An awkward silence passes between them as Lon finishes up his digging. Having created a sizable grave, more deep than wide, he gently picks up the skull in preparation to put it in its final resting place.

“Wait,” Brianna petitions. “Today. When you and Johnny were fighting. Well, after you were done fighting,” she corrects, “remember, you spit in the grass and then he did?” Her face contorts at the primitive gestures.

“If you say so.” He is unsure of exactly what he did in the heat of the moment.

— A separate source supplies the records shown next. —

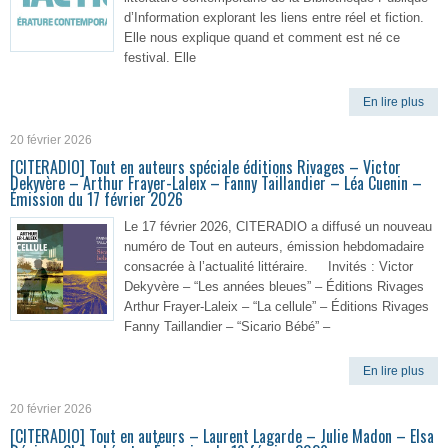
d’Information explorant les liens entre réel et fiction.
Elle nous explique quand et comment est né ce
festival. Elle
En lire plus
20 février 2026
[CITERADIO] Tout en auteurs spéciale éditions Rivages – Victor
Dekyvère – Arthur Frayer-Laleix – Fanny Taillandier – Léa Cuenin –
Émission du 17 février 2026
Le 17 février 2026, CITERADIO a diffusé un nouveau
numéro de Tout en auteurs, émission hebdomadaire
consacrée à l’actualité littéraire. Invités : Victor
Dekyvère – “Les années bleues” – Éditions Rivages
Arthur Frayer-Laleix – “La cellule” – Éditions Rivages
Fanny Taillandier – “Sicario Bébé” –
En lire plus
20 février 2026
[CITERADIO] Tout en auteurs – Laurent Lagarde – Julie Madon – Elsa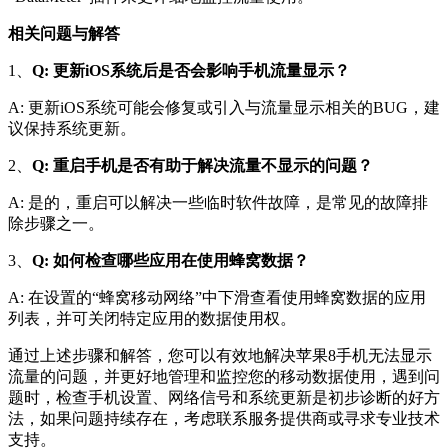
相关问题与解答
1、
Q: 更新iOS系统后是否会影响手机流量显示？
A: 更新iOS系统可能会修复或引入与流量显示相关的BUG，建
议保持系统更新。
2、
Q: 重启手机是否有助于解决流量不显示的问题？
A: 是的，重启可以解决一些临时软件故障，是常见的故障排
除步骤之一。
3、
Q: 如何检查哪些应用在使用蜂窝数据？
A: 在设置的“蜂窝移动网络”中下滑查看使用蜂窝数据的应用
列表，并可关闭特定应用的数据使用权。
通过上述步骤和解答，您可以有效地解决苹果8手机无法显示
流量的问题，并更好地管理和监控您的移动数据使用，遇到问
题时，检查手机设置、网络信号和系统更新是初步诊断的好方
法，如果问题持续存在，考虑联系服务提供商或寻求专业技术
支持。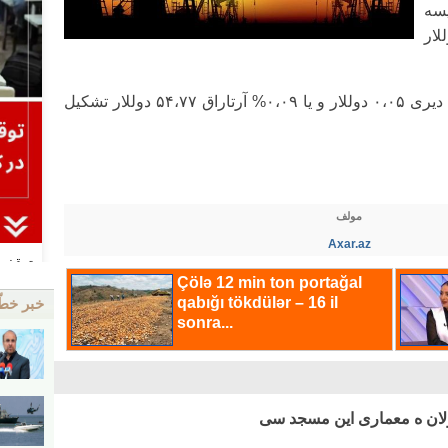
ری ایسه
۰% آرتاراق ۵۴،۱۶ دوللار
«آذری لایت" مارکالی خام نفتین ۱ بارلینین دیری ۰،۰۵ دوللار و یا ۰،۰۹% آرتاراق ۵۴،۷۷ دوللار تشکیل
مولف
Axar.az
خبر خط
 اولان ه معماری این مسجد سی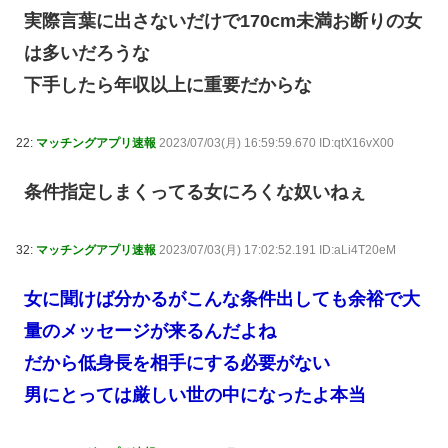
実際言葉に出さないだけで170cm未満お断りの女
は多いだろうな
下手したら年収以上に重要だからな
22:
マッチングアプリ速報
2023/07/03(月) 16:59:59.670 ID:qtX16vX00
条件指定しまくってる女にろくな奴いねぇ
32:
マッチングアプリ速報
2023/07/03(月) 17:02:52.191 ID:aLi4T20eM
女に聞けば分かるがこんな条件出しても余裕で大
量のメッセージが来るんだよね
だから低身長を相手にする必要がない
男にとっては厳しい世の中になったよ本当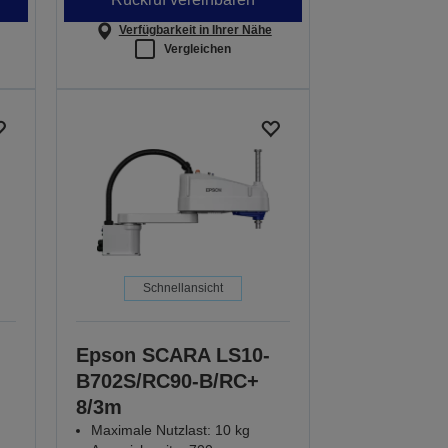
Verfügbarkeit in Ihrer Nähe
Vergleichen
Schnellansicht
Epson SCARA LS10-
B702S/RC90-B/RC+
8/3m
Maximale Nutzlast: 10 kg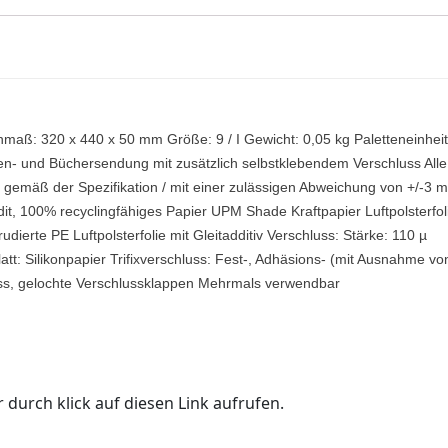
: 320 x 440 x 50 mm Größe: 9 / I Gewicht: 0,05 kg Paletteneinheit
en- und Büchersendung mit zusätzlich selbstklebendem Verschluss Alle
gemäß der Spezifikation / mit einer zulässigen Abweichung von +/-3 
it, 100% recyclingfähiges Papier UPM Shade Kraftpapier Luftpolsterfol
ierte PE Luftpolsterfolie mit Gleitadditiv Verschluss: Stärke: 110 µ
latt: Silikonpapier Trifixverschluss: Fest-, Adhäsions- (mit Ausnahme vo
ss, gelochte Verschlussklappen Mehrmals verwendbar
 durch klick auf diesen Link aufrufen.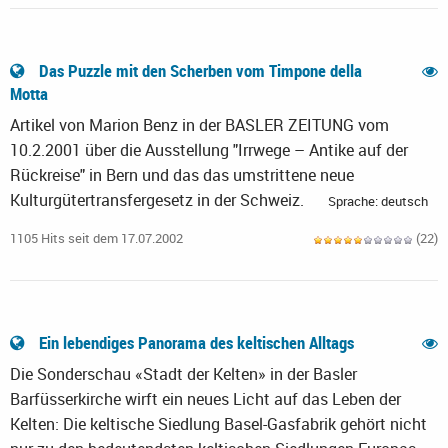
Das Puzzle mit den Scherben vom Timpone della
Motta
Artikel von Marion Benz in der BASLER ZEITUNG vom
10.2.2001 über die Ausstellung "Irrwege – Antike auf der
Rückreise" in Bern und das das umstrittene neue
Kulturgütertransfergesetz in der Schweiz.
Sprache: deutsch
1105 Hits seit dem 17.07.2002
(22)
Ein lebendiges Panorama des keltischen Alltags
Die Sonderschau «Stadt der Kelten» in der Basler
Barfüsserkirche wirft ein neues Licht auf das Leben der
Kelten: Die keltische Siedlung Basel-Gasfabrik gehört nicht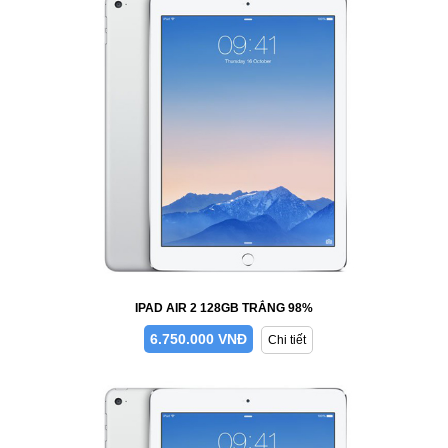
IPAD AIR 2 128GB TRẮNG 98%
6.750.000 VNĐ
Chi tiết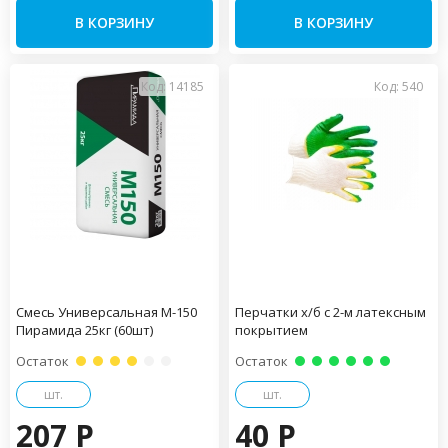
В КОРЗИНУ
В КОРЗИНУ
Код: 14185
Код: 540
Смесь Универсальная М-150
Перчатки х/б с 2-м латексным
Пирамида 25кг (60шт)
покрытием
Остаток
Остаток
шт.
шт.
207 P
40 P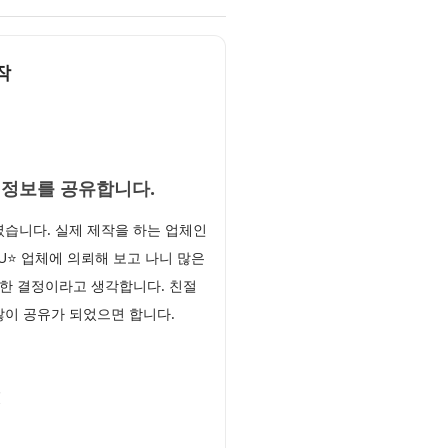
작
 정보를 공유합니다.
습니다. 실제 제작을 하는 업체인
MU⭐ 업체에 의뢰해 보고 나니 많은
한 결정이라고 생각합니다. 친절
많이 공유가 되었으면 합니다.
!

“This might sound crazy…” She stops herself, considering how pretty much every event that has involved the corrupt skull seems like some drummed-up, cockamamy, whopper of a story. “But anyway. Today. When you two spit in the grass. On the same spot. I swear to God, Lon, it sparkled that same fluorescent emerald green color that you and I saw on our palms that night at the marsh.”

He tilts his head as if he wants to disbelieve her confession, yet somehow halfway buys it, all things considered. “Johnny wasn’t there that night at the marsh. And you told me yourself that you haven’t seen that glow since. Neither have I.”